Locate every line in the items below that contains the word "chamfer" and copy each of those lines.

start LISTED RECORDS

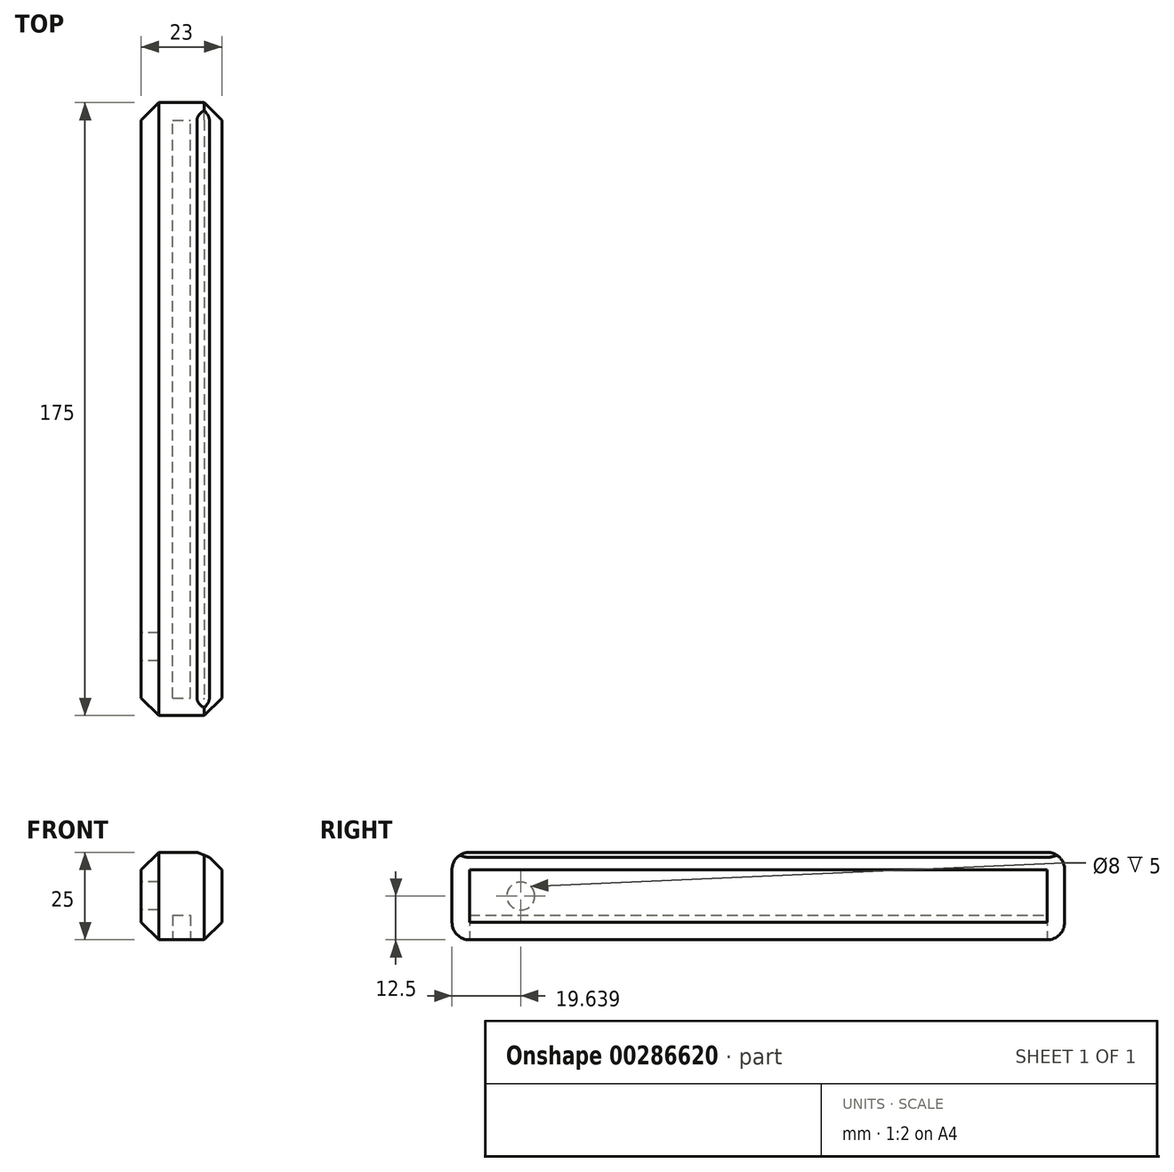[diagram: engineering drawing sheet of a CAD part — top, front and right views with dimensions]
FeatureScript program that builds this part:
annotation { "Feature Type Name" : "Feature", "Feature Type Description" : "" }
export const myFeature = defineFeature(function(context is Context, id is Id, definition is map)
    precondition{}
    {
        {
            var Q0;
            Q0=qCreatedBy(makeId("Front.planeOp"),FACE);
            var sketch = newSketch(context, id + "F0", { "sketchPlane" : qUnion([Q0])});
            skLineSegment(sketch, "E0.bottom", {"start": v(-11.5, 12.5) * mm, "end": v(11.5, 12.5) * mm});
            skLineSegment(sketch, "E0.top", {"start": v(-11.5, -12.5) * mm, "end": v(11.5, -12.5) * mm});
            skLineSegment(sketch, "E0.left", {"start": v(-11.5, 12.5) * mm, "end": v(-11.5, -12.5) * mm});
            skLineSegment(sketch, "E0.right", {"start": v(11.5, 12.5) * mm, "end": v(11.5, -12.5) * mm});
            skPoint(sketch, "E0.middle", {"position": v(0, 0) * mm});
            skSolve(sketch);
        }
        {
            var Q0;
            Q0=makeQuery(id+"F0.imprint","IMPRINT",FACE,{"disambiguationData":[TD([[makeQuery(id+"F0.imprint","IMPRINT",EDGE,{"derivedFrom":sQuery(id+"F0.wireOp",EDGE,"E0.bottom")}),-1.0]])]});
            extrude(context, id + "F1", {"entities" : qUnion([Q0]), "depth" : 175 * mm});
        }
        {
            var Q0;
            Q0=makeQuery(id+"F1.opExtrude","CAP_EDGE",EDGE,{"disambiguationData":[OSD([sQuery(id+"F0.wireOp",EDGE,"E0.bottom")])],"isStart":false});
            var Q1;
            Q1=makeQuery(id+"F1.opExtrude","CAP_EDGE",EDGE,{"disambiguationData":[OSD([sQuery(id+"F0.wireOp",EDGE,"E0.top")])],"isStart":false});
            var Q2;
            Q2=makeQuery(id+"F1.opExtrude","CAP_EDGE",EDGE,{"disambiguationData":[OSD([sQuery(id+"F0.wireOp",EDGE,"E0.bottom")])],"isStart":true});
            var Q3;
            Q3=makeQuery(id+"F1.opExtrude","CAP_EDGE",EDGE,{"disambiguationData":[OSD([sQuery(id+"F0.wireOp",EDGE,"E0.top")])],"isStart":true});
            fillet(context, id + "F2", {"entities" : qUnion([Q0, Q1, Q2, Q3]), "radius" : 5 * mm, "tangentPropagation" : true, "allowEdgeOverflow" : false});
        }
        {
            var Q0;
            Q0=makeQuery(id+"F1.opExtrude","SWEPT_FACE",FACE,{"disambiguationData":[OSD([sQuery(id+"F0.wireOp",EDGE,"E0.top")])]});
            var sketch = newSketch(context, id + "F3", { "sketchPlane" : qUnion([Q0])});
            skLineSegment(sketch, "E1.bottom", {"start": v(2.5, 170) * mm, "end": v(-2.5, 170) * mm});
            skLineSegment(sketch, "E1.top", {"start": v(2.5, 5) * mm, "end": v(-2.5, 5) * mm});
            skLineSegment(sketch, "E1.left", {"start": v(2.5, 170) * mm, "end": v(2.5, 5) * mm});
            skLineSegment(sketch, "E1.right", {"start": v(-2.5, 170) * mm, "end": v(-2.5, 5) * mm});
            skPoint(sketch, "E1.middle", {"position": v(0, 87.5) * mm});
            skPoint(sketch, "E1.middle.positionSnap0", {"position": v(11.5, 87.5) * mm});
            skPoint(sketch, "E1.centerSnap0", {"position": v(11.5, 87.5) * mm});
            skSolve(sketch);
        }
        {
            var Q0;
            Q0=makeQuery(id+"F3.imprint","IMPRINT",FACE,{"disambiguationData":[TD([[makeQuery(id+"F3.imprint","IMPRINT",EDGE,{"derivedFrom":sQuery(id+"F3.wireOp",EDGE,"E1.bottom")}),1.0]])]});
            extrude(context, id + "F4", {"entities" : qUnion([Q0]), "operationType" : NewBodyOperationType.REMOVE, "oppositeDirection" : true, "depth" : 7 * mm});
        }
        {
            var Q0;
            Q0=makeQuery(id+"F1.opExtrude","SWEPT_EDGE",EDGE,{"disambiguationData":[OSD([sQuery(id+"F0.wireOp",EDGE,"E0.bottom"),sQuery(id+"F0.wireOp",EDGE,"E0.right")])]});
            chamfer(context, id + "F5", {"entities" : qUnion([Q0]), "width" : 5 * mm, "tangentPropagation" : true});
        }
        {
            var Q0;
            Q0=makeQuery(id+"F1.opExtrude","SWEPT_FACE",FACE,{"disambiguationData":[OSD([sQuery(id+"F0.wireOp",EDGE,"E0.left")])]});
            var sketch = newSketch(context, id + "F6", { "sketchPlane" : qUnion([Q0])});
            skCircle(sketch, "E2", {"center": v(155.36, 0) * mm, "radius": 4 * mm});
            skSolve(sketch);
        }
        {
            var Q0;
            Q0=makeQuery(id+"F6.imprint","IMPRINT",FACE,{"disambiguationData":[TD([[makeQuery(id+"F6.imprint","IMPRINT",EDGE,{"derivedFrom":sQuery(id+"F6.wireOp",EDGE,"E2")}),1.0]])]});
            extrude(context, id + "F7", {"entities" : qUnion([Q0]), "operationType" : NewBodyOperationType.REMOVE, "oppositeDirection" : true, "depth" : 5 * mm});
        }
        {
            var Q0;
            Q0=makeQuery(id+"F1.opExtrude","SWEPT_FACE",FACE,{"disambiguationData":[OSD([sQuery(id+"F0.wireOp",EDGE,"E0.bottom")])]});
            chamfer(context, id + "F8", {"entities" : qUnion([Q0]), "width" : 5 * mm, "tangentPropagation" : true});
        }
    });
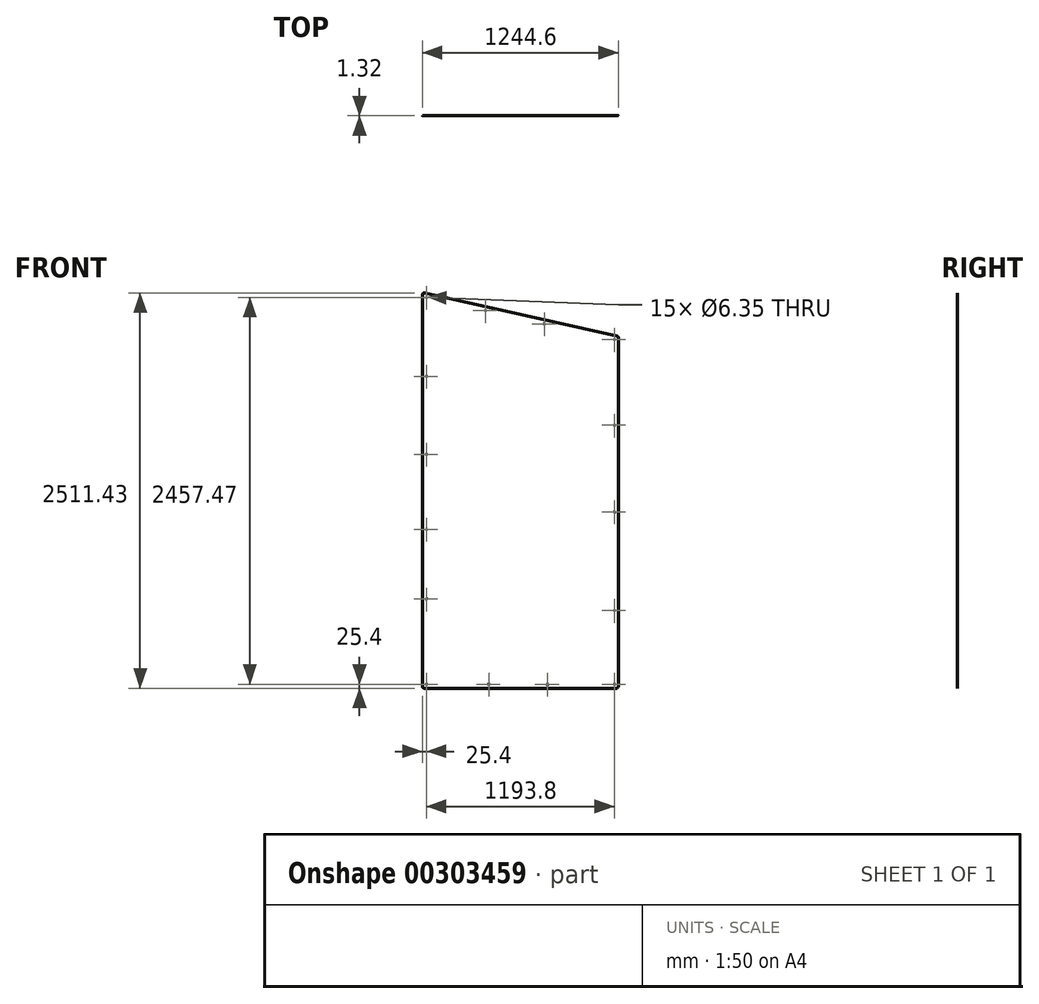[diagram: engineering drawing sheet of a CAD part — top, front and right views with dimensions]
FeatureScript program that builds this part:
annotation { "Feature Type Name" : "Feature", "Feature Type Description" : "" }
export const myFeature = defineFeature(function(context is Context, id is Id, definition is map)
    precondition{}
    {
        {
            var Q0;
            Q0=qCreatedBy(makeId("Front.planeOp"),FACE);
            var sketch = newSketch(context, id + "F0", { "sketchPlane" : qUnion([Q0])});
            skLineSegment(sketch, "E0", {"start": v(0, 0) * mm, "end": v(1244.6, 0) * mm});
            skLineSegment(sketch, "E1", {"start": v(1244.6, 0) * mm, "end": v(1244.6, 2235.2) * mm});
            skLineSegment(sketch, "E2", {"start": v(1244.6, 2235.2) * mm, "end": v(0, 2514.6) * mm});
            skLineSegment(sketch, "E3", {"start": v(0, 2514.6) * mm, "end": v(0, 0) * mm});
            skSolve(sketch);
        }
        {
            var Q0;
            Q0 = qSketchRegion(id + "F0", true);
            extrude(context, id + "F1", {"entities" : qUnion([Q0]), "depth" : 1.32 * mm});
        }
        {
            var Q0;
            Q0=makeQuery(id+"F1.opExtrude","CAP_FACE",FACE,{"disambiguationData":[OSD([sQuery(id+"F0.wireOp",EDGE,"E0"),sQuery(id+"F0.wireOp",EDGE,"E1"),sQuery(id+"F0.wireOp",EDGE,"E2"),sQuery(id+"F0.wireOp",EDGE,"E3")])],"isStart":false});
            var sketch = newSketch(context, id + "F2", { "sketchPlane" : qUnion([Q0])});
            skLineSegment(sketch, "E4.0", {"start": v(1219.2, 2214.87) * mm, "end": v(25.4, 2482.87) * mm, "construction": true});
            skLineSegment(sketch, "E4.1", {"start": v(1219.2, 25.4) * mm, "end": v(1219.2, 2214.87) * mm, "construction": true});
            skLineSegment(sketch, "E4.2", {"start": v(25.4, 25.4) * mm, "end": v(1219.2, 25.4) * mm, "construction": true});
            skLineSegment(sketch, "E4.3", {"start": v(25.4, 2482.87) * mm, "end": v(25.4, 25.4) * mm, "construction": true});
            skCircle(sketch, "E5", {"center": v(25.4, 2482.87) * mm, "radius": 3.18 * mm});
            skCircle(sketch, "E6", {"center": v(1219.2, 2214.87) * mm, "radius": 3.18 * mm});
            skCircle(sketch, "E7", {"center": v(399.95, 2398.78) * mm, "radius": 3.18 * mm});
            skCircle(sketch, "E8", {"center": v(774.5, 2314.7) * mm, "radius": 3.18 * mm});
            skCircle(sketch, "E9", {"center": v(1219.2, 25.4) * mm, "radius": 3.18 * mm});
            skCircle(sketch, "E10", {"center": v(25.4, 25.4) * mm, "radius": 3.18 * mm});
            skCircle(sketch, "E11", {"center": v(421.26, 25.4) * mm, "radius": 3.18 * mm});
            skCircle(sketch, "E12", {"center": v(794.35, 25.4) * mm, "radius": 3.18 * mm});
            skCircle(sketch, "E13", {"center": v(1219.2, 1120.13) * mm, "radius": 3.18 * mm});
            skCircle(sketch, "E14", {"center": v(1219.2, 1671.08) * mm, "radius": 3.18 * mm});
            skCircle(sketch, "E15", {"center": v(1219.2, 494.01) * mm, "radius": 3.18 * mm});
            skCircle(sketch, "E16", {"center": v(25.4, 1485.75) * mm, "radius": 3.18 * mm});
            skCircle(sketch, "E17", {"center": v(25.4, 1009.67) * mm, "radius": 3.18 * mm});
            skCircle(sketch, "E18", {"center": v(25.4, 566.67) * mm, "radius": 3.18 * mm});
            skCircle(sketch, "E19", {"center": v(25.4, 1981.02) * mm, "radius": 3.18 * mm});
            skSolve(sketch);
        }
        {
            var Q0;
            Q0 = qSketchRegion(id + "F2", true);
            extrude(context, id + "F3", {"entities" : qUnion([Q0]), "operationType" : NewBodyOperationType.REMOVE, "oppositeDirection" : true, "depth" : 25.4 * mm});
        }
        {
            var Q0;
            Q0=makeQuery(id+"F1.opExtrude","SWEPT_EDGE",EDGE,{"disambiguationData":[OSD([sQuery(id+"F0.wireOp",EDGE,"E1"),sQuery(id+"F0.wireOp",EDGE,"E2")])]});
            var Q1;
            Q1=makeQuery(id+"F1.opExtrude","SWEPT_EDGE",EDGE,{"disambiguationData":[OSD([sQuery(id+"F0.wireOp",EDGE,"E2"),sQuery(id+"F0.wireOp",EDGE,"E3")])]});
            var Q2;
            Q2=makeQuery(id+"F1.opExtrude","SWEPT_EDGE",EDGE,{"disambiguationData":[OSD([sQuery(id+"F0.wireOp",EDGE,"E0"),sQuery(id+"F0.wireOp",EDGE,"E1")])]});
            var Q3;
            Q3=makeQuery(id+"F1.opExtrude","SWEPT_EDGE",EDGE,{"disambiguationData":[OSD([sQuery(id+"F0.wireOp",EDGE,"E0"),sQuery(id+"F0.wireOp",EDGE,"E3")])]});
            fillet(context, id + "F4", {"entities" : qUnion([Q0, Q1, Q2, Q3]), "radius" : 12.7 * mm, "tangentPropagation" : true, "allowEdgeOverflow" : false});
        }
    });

end LISTED RECORDS

→ **ANSWER BELOW**
            chamfer(context, id + "F5", {"entities" : qUnion([Q0]), "width" : 5 * mm, "tangentPropagation" : true});
            chamfer(context, id + "F8", {"entities" : qUnion([Q0]), "width" : 5 * mm, "tangentPropagation" : true});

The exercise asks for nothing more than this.